Monday, November 13, 2006

Clarification

I hope I didn't sound like I was mad at my gym or anything in my last post. They handled this with a great deal of grace and were very kind about the situation.

Girlfriend Jen asked why I don't just train for my gym. Excellent question. Problem with training there is twofold:

1) They charge something like $75 per hour for personal training, and
2) The trainers only get like $15 per hour.

So it's like everyone loses -- the client AND the trainer. Well, the gym wins in this case. But it's their choice as to how they're going to set up personal training. If it were up to me, I think I'd charge maybe $40 per hour, give the trainer $35, and call it good. I mean, you're already making money on membership fees, so why not encourage loyalty and great results??? But it ain't up to me...

3 comments:

Brit-Man said...

Yeah, but for a lot of places, it's all about the money.

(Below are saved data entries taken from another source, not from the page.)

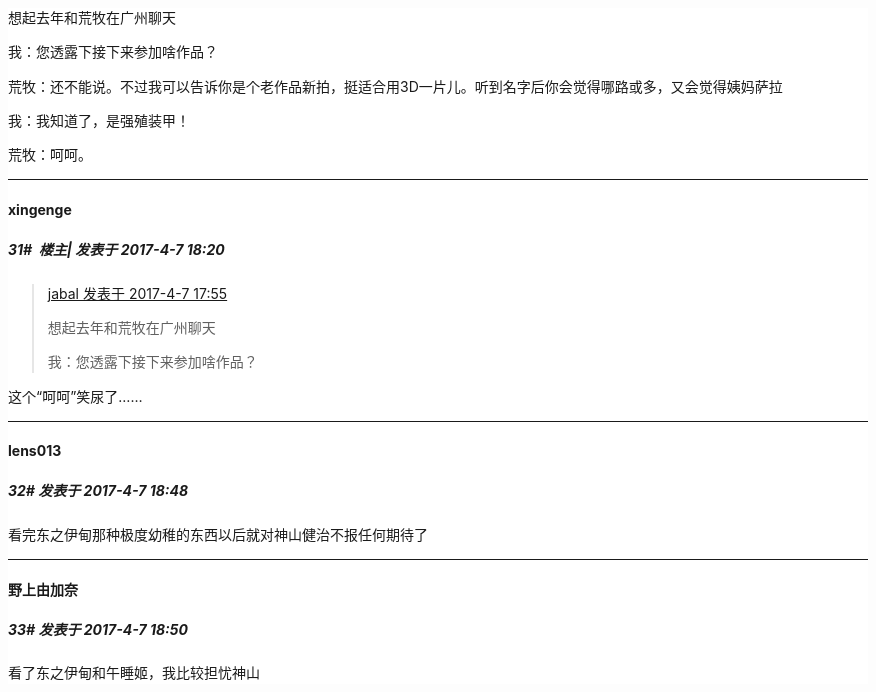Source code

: 想起去年和荒牧在广州聊天


我：您透露下接下来参加啥作品？

荒牧：还不能说。不过我可以告诉你是个老作品新拍，挺适合用3D一片儿。听到名字后你会觉得哪路或多，又会觉得姨妈萨拉

我：我知道了，是强殖装甲！

荒牧：呵呵。







-----

####  xingenge  
##### 31#         楼主| 发表于 2017-4-7 18:20



<blockquote><a href="httphttps://bbs.saraba1st.com/2b/forum.php?mod=redirect&amp;goto=findpost&amp;pid=35607446&amp;ptid=1494878" target="_blank">jabal 发表于 2017-4-7 17:55</a>

想起去年和荒牧在广州聊天


我：您透露下接下来参加啥作品？</blockquote>
这个“呵呵”笑尿了……







-----

####  lens013  
##### 32#       发表于 2017-4-7 18:48




看完东之伊甸那种极度幼稚的东西以后就对神山健治不报任何期待了







-----

####  野上由加奈  
##### 33#       发表于 2017-4-7 18:50




看了东之伊甸和午睡姬，我比较担忧神山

Customer satisfaction is important, but if the money aspect doesn't impinge too much on that, then a lot of places will push it as far as they can, I'll bet.

Matt

Evelyne said...

Wow, didn't know that about trainers fees. That blows. I had started going to school to become a PT and wanted to work in a gym.

Sorry that you have to stop training at your gym, but how cool that people are noticing.

Jen said...

I'm with you, Leslie. I would think the gym would want to do anything and everything to encourage new members and if that means lower personal training rates - that sounds like a win-win to me.

I mean - if they standardized it and said: $50/hr - we split 50/50.

And your client can train here for six months after which time they need to join.

That seems fair to me. But what do I know?